Dennis L. Doupnik, an FDA investigator who visited the manufacturing facilities, wrote in his inspection report that “no samples were collected during this inspection” as a result of the Chinese requirements.
In addition, the reports showed that the Chinese plants conducted either no laboratory tests or only sporadic tests of the raw materials, including meat used in treats fed to many of the 78.2 million pet dogs in the U.S.
The FDA found no significant violations and issued no citations, but warned plant owners about problems that included broken supports on metal screens, a torn gasket door on a mixer and failure to file proper paperwork to list actual treat manufacturers instead of shippers or brokers in FDA records.
Doupnik also added, “I was informed that FDA would not be allowed to ship any samples outside of China for testing in an FDA laboratory due to the issue of national sovereignty among other reasons.”
“It’s hard to believe the FDA would send a team of inspectors over to China without first getting a guarantee that they could bring samples back,” said Rep.
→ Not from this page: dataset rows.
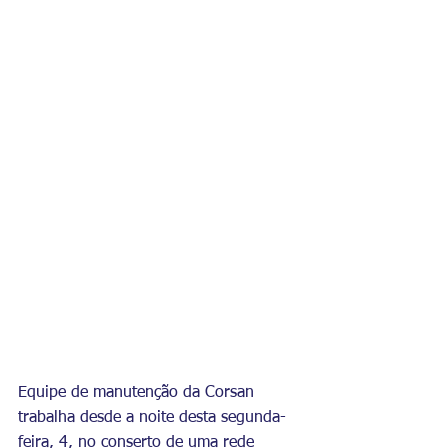
Equipe de manutenção da Corsan 
trabalha desde a noite desta segunda-
feira, 4, no conserto de uma rede 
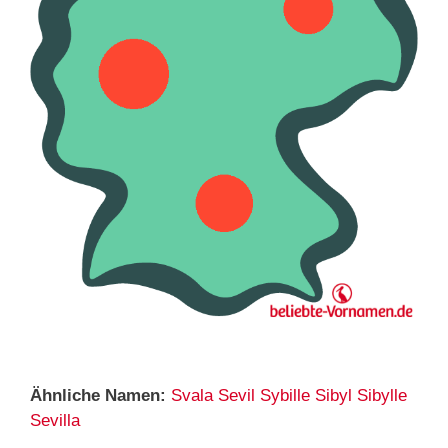
Ähnliche Namen:
Svala
Sevil
Sybille
Sibyl
Sibylle
Sevilla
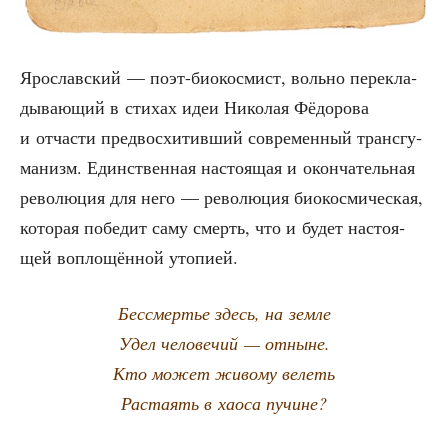
Яро­слав­ский — поэт-био­кос­мист, воль­но пере­кла­
ды­ва­ю­щий в сти­хах идеи Нико­лая Фёдо­ро­ва
и отча­сти пред­вос­хи­тив­ший совре­мен­ный транс­гу­
ма­низм. Един­ствен­ная насто­я­щая и окон­ча­тель­ная
рево­лю­ция для него — рево­лю­ция био­кос­ми­че­ская,
кото­рая побе­дит саму смерть, что и будет насто­я­
щей вопло­щён­ной утопией.
Бес­смер­тье здесь, на земле
Удел чело­ве­чий — отныне.
Кто может живо­му велеть
Рас­та­ять в хао­са пучине?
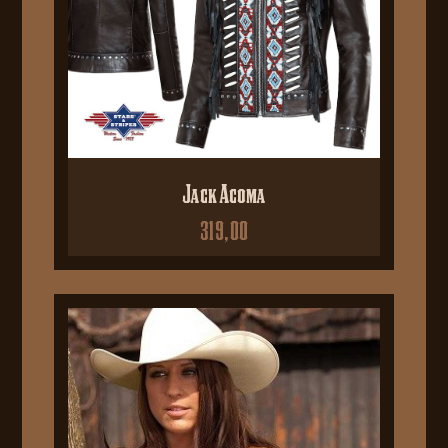
Jack Acoma
319,00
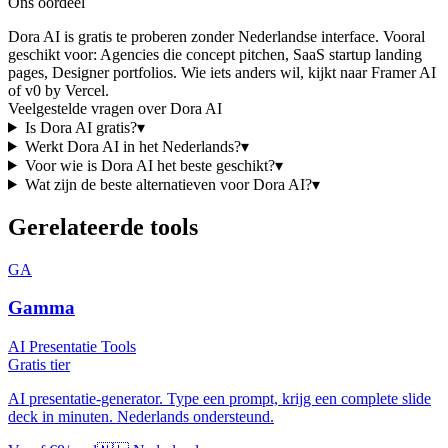
Ons oordeel
Dora AI
is
gratis te proberen
zonder Nederlandse interface
. Vooral
geschikt voor:
Agencies die concept pitchen, SaaS startup landing
pages, Designer portfolios
.
Wie iets anders wil, kijkt naar
Framer AI
of v0 by Vercel
.
Veelgestelde vragen over
Dora AI
Is
Dora AI
gratis?
▾
Werkt
Dora AI
in het Nederlands?
▾
Voor wie is
Dora AI
het beste geschikt?
▾
Wat zijn de beste alternatieven voor
Dora AI
?
▾
Gerelateerde tools
GA
Gamma
AI Presentatie Tools
Gratis tier
AI presentatie-generator. Type een prompt, krijg een complete slide
deck in minuten. Nederlands ondersteund.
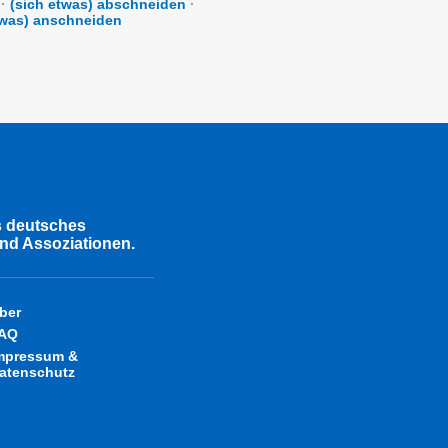
·
(sich etwas) abschneiden
·
twas) anschneiden
s deutsches
nd Assoziationen.
ber
AQ
mpressum &
atenschutz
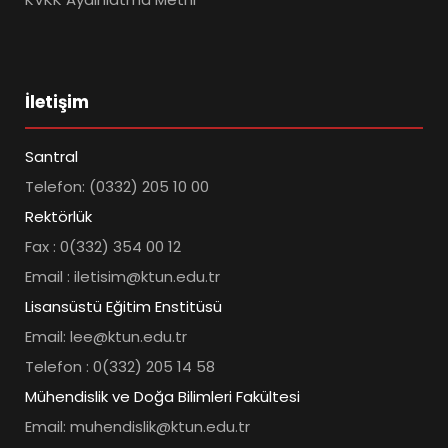
İletişim
Santral
Telefon: (0332) 205 10 00
Rektörlük
Fax : 0(332) 354 00 12
Email : iletisim@ktun.edu.tr
Lisansüstü Eğitim Enstitüsü
Email: lee@ktun.edu.tr
Telefon : 0(332) 205 14 58
Mühendislik ve Doğa Bilimleri Fakültesi
Email: muhendislik@ktun.edu.tr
Dennis Kucinich, D-Ohio, who has been tracking the jerky problem. “They’re doing nothing of consequence. The FDA’s tone-deaf on this one.”
Kucinich believes that the plants’ refusal to allow sampling should be enough for the FDA to issue a recall and halt all imports of these products. The Dogington Post agrees completely.
Despite the factories’ refusal to allow sampling, no FDA alerts or import refusals have been issued. But, Tamara N. Ward, an FDA spokeswoman, says that the FDA have increased surveillance of chicken jerky products entering the U.S.
In other words, the FDA is not one step closer to determining the cause of some 2,000 reports of illness and death in US dogs that were fed the dangerous chicken jerky treats.